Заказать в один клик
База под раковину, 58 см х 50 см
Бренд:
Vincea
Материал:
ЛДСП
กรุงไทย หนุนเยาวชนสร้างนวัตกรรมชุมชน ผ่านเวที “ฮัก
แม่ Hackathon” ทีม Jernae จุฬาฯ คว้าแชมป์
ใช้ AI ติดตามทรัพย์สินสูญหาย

________________________

Work item:
Set down the records again in full. Match them exactly.

Finished task:
Заказать в один клик
База под раковину, 58 см х 50 см
Бренд:
Vincea
Материал:
ЛДСП
กรุงไทย หนุนเยาวชนสร้างนวัตกรรมชุมชน ผ่านเวที “ฮัก
แม่ Hackathon” ทีม Jernae จุฬาฯ คว้าแชมป์
ใช้ AI ติดตามทรัพย์สินสูญหาย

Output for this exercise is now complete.